TEXT PASSAGE section start

Geography
- Location: Vidyanagar, Hyderabad, India

Organisation
- Affiliated university: National Board of Examinations

Services
- Emergency department: yes
- Beds: ~ 200

History
- Founded: 1962

Links
- Website: www.durgabaideshmukhhospitals.com

= Durgabai Deshmukh Hospital =

Durgabai Deshmukh Hospital and Research Centre is a multispeciality hospital in Vidyanagar, Hyderabad in Telangana.

Veteran freedom fighter Durgabai Deshmukh started it as a nursing home with 15 beds in 1962 with the objective to serve the poor. It has grown into a full-fledged hospital with more than 200 beds. It works under the umbrella of Andhra Mahila Sabha.

In 2015 the management handed over one building to Care Hospital for Cardiology services.

==Academics==
- This hospital is accredited to National Board of Examinations, Ministry of Health and Family welfare, Government of India for the award of Diplomate of National Board in Gynecology and Obstetrics, General Medicine, General Surgery, Cardiology, ENT, Orthopedics, Anesthesia, Pediatrics and Family Medicine. It is the first hospital in Andhra Pradesh to start the DNB programme.

TEXT PASSAGE section end

PROBLEM STATEMENT: Reproduce the stretch of the Durgabai Deshmukh Hospital text from "Veteran freedom fighter" through "Andhra Mahila Sabha.". Rely only on the hospital text given above.

DATASET EXCERPTS section start

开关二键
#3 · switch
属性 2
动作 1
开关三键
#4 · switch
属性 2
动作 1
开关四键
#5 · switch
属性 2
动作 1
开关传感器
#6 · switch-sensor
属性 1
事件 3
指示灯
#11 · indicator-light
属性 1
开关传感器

DATASET EXCERPTS section end

REPLY:
Veteran freedom fighter Durgabai Deshmukh started it as a nursing home with 15 beds in 1962 with the objective to serve the poor. It has grown into a full-fledged hospital with more than 200 beds. It works under the umbrella of Andhra Mahila Sabha.